- [SELECTION]
The fact of the matter is that if you swapped King Arthur and Eric the peasant’s roles, Eric would make as good a king as Arthur did, and Arthur would pick up the trick of hauling filth fairly quickly. And the “conservatives” would praise King Eric and rain shit on peasant Arthur, who might attain some small measure of enlightenment, eventually.
If you find yourself discussing the state’s legitimacy with a “conservative” you should deploy the points from this ramble, namely, that a government that fosters inequality cannot be legitimate because it does not concern itself with the general good of the people. There are a lot of people who seem to think that saying “social contract” means they’ve won the argument, but they seldom realize that Rousseau’s social contract (and I think we can safely say he owns the idea) was a double-edged sword: you owe the state loyalty only when it is pursuing the general good. A snappier formulation would be that the people owe the state loyalty reciprocally; the state doesn’t get to demand loyalty from the people while showing loyalty only to the stock market.
Naturally, a state cannot be legitimate if it resorts to compulsion. Rousseau might say that the very fact that the state needs to have spearmen around to keep the people in line is a sign it is not a legitimate state. That is another fun argument to deploy at “conservatives.”
Rousseau’s approach to power is applicable outside of politics. An employer/employee relationship can be seen through the lens of a social contract. You agree to do certain things and they agree in return to provide a safe workplace and pay a certain amount. If either side breaks that agreement, the relationship has ended and needs to be re-negotiated. That’s another way in which Rousseau was threatening to the establishment: he exposes how management also has a debt to labor, it’s not uni-directional.
Andreas Avester says
For any contract to be valid, both sides should have the right to negotiate the exact terms of the contract, and signing said contact shouldn’t be mandatory, namely both sides should have alternative choices. This is never the case with the supposed social contract. The terms are singlehandedly decided by the rulers, and the population are forced to obey at the gunpoint. For example, I personally never consented to living in a transphobic society that won’t allow me to live as my preferred gender. Nonetheless, the state insists that they get to decide what is my gender, because the law says so. And no, I don’t really have alternatives, because all the land on this planet is already divided by countries all of which are deeply flawed. Moving to a different country wouldn’t be a solution for me, because I dislike all of them.

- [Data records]
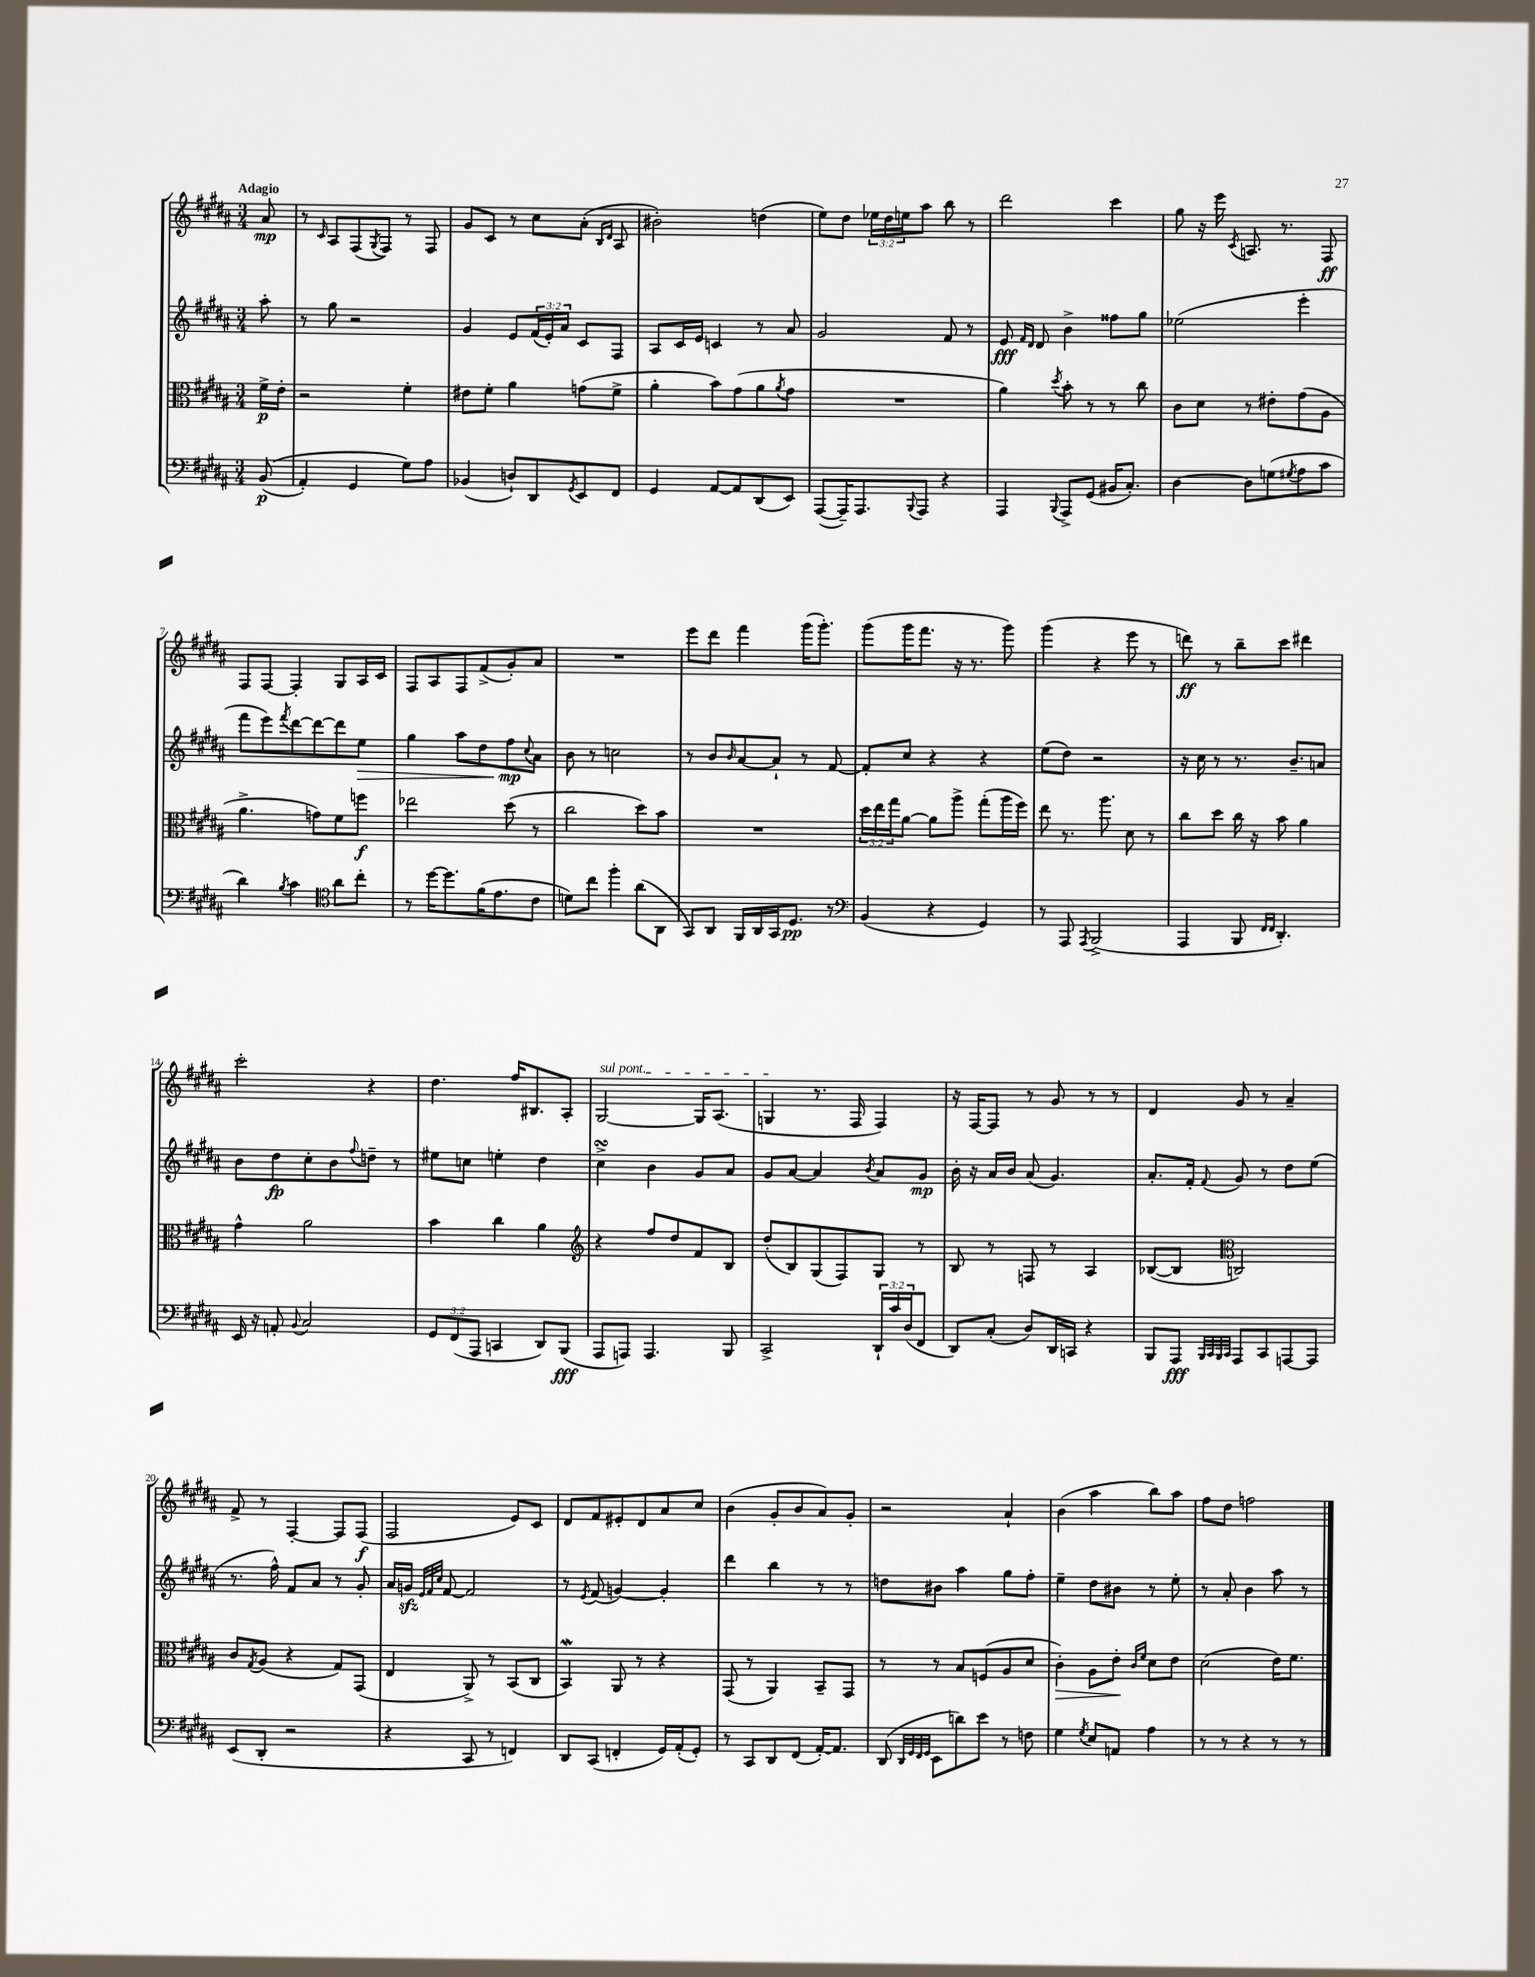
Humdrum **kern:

**kern	**kern	**kern	**kern
*staff4	*staff3	*staff2	*staff1
*clefF4	*clefC3	*clefG2	*clefG2
*k[f#c#g#d#a#]	*k[f#c#g#d#a#]	*k[f#c#g#d#a#]	*k[f#c#g#d#a#]
*M3/4	*M3/4	*M3/4	*M3/4
&((8BB	16f#^	8aa#'	8a#
.	16e'	.	.
=	=	=	=
4AA#')	2r	8r	8r
.	.	.	16qqc#
.	.	8gg#	8A#
4GG#	.	2r	(8F#
.	.	.	8qG#
.	.	.	8F#)
8G#&)	4f#'	.	8r
8A#	.	.	8F#
=	=	=	=
(4BB-	8e#	4g#	8g#
.	8f#'	.	8c#
8D`)	4a#	8e	8r
8DD#	.	(24f#	8cc#
.	.	24e')	.
.	.	24a#	.
8qGG#	.	.	.
8EE	(8g	8c#	(8a#'
.	.	.	16qqB
.	.	.	16qqd#
8FF#	8f#^	8F#	8A#
=	=	=	=
4GG#	4a#'	8A#	2b#')
.	.	16c#	.
.	.	16e	.
[8AA#	8b)	4c	.
8AA#]	(8g#	.	.
(8DD#	8a#	8r	(4dd
.	8qa#	.	.
8EE)	8g#	8a#	.
=	=	=	=
([8AAA#	2.r	2g#	8ee)
16AAA#~])	.	.	8dd#
8.AAA#	.	.	.
.	.	.	24ee-
.	.	.	24dd#
.	.	.	24ee
8qqBBB	.	.	.
8AAA#	.	.	8aa#
4r	.	8f#	8bb
.	.	8r	8r
=	=	=	=
4AAA#	4a#)	8e	2ddd#
.	.	16qqf#	.
.	.	16qqd#	.
.	.	8d#	.
8qqBBB	8qdd#	.	.
8AAA#^	8b'	4b^	.
(8GG#	8r	.	.
16BB#	8r	8ff##	4ccc#
8.C#')	.	.	.
.	8cc#	8gg#	.
=	=	=	=
[4D#	8c#	(2ee-	8gg#
.	8d#	.	16r
.	.	.	16eee
.	.	.	8qc#
8D#]	8r	.	8.A
(8G	8e#'	.	.
.	.	.	8.r
8qG#	.	.	.
8A#	(8g#	4eee'	.
8c#	8A#	.	8F#
=	=	=	=
4d#)	4.a#^	8fff#	8F#
.	.	8eee)	[8F#
8qB	.	8qfff#	.
4c#	.	[8ddd#	4F#']
.	8g)	8ddd#_	.
*clefC4	*	*	*
8a#	8f#	8ddd#]	8G#
8cc#'	8ff	8ee	16A#
.	.	.	16c#
=	=	=	=
8r	2ee-	4gg#	8F#
[16dd#	.	.	8A#
8.dd#]	.	.	.
.	.	8aa#	8F#
(16f#	.	8dd#	(8f#^
8.e	.	.	.
.	(8dd#	8ff#	8g#')
.	.	8qqcc#	.
8c#	8r	8a#	8a#
=	=	=	=
8d)	2cc#	8b	2.r
8cc#	.	8r	.
4ff#'	.	2cc	.
(8a#	8dd#)	.	.
8AA#	8b	.	.
=	=	=	=
8GG#)	2.r	8r	8eee
8AA#	.	8b	8ddd#
.	.	16qqb	.
16FF#	.	[8a#	4fff#
16AA#	.	.	.
16GG#	.	8a#`]	.
8.D#	.	.	.
.	.	8r	(16ggg#
.	.	.	8.ggg#')
8r	.	[8f#	.
=	=	=	=
*clefF4	*	*	*
(4BB	24dd#	8f#']	(8ggg#
.	24ee	.	.
.	24gg#	.	.
.	[8a#	8cc#	16ggg#
.	.	.	8.fff#
4r	8a#]	4r	.
.	8aa#^	.	16r
.	.	.	8.r
4GG#)	(8gg#'	4r	.
.	16aa#	.	8ggg#)
.	16ff#)	.	.
=	=	=	=
8r	8ee	(8ee	(4ggg#
8AAA#	8.r	8dd#)	.
8qAAA#	.	.	.
(2BBB^	.	2r	4r
.	8.aa#	.	.
.	8d#	.	8eee
.	8r	.	8r
=	=	=	=
4AAA#	8cc#	16r	8ddd)
.	.	16cc#	.
.	8dd#	8r	8r
8BBB	16cc#	8.r	8bb~
.	16r	.	.
16qqFF#	.	.	.
16qqFF#	.	.	.
4.DD#')	8b	.	8ccc#
.	.	8.b~	.
.	4a#	.	4ddd#
.	.	8a	.
=	=	=	=
16EE	4g#^^	8b	2ccc#'
16r	.	.	.
8AA'	.	8dd#	.
8qqBB	.	.	.
2C#	2a#	8cc#'	.
.	.	8b	.
.	.	8qqff#	.
.	.	8dd~	4r
.	.	8r	.
=	=	=	=
12GG#	4b	8ee#	4.dd#
(12FF#	.	.	.
.	.	8cc	.
12AAA#	.	.	.
4CC	4cc#	4ee'	.
.	.	.	16ff#
.	.	.	8.B#
8DD#)	4a#	4dd#	.
(8BBB	.	.	8A#'
=	=	=	=
*	*clefG2	*	*
8AAA#	4r	4cc#^	[2G#
8AAA)	.	.	.
4.AAA	8ff#	4b	.
.	8dd#	.	.
.	8f#	8g#	16G#]
.	.	.	(8.A#
8BBB	8B	8a#	.
=	=	=	=
2CC#^	(8dd#'	8g#	4G
.	8B)	[8a#	.
.	(8G#	4a#]	8.r
.	8F#)	.	.
.	.	.	16F#
.	.	8qb	.
24DD#`	8G#	8a#	4F#)
24c#	.	.	.
(24D#	.	.	.
8FF#	8r	8g#	.
=	=	=	=
8DD#)	8B	16b'	16r
.	.	16r	[16F#
(8C#'	8r	16a#	8F#]
.	.	16b	.
8D#)	8F	(8a#	8r
16DD#	8r	4.g#)	8g#
16CC	.	.	.
4r	4A#	.	8r
.	.	.	8r
=	=	=	=
8BBB	([8B-	8.a#'	4d#
8AAA#	8B-]	.	.
.	.	16f#'	.
*	*clefC3	*	*
32qqBBB	.	.	.
32qqCC#	.	.	.
32qqBBB	.	.	.
32qqCC#	.	8qqf#	.
8AAA#	2C)	8g#	8g#
8CC#	.	8r	8r
[8AAA	.	8dd#	4a#~
8AAA]	.	(8ee	.
=	=	=	=
(8EE	8c#	8.r	8f#^
.	8qG#	.	.
8DD#'	(8A#	.	8r
.	.	16ff#^^)	.
2r	4r	8f#	[4F#'
.	.	8a#	.
.	8G#)	8r	8F#]
.	(8GG#	8g#'	(8F#
=	=	=	=
4r	4E	16a#	2F#
.	.	16g	.
.	.	32qqe	.
.	.	32qqf#	.
.	.	32qqcc#	.
.	.	[8f#	.
8CC#	8AA#^)	2f#]	.
8r	8r	.	.
4FF)	(8BB	.	8e)
.	8C#	.	8c#
=	=	=	=
8DD#	4BB)	8r	8d#
.	.	8qe	.
(8CC#	.	(8f#	8f#
4FF'	8AA#	[4g)	8e#'
.	8r	.	8d#
16GG#)	4r	4g']	8a#
(16AA#'	.	.	.
8GG#')	.	.	8cc#
=	=	=	=
8r	(8GG#	4ddd#	(4b
8CC#	8r	.	.
8DD#	4AA#)	4bb	8g#'
(8FF#	.	.	8b
[16AA#')	8BB~	8r	8a#)
8.AA#]	.	.	.
.	8GG#	8r	8g#'
=	=	=	=
(8DD#	8r	8dd	2r
32qqDD#	.	.	.
32qqGG#	.	.	.
32qqFF#	.	.	.
32qqGG#	.	.	.
8EE	8r	8b#	.
8d)	8B	4aa#	.
8e	(8F	.	.
8r	8A#	8gg#	4a#`
8F	8d#	8ff#'	.
=	=	=	=
4G#	4c#')	4ee~	(4b
8qG#	.	.	.
8E	8A#	8dd#	4aa#
8AA	8e'	8b#	.
.	16qqc#	.	.
.	16qqf#	.	.
4A#	8d#	8r	8bb)
.	8e	8ee'	8aa#
=	=	=	=
8r	(2d#	8r	8ff#
8r	.	8a#'	8dd#
4r	.	4b	2ff
8r	16e)	8aa#	.
.	8.f#	.	.
8r	.	8r	.
==	==	==	==
*-	*-	*-	*-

- [EXERCISE SET]
a – Update the passage of the text on Rousseau that begins at the words "Naturally, a state" and stops after "it’s not uni-directional.", writing it out again with "spearmen" changed to "soldiers".
b – List every person the text on Rousseau mentions by name.
Rely only on the text on Rousseau.

- [ANSWERS TO THE TASKS]
a –
Naturally, a state cannot be legitimate if it resorts to compulsion. Rousseau might say that the very fact that the state needs to have soldiers around to keep the people in line is a sign it is not a legitimate state. That is another fun argument to deploy at “conservatives.”
Rousseau’s approach to power is applicable outside of politics. An employer/employee relationship can be seen through the lens of a social contract. You agree to do certain things and they agree in return to provide a safe workplace and pay a certain amount. If either side breaks that agreement, the relationship has ended and needs to be re-negotiated. That’s another way in which Rousseau was threatening to the establishment: he exposes how management also has a debt to labor, it’s not uni-directional.

b – King Arthur, Eric, Rousseau, Andreas Avester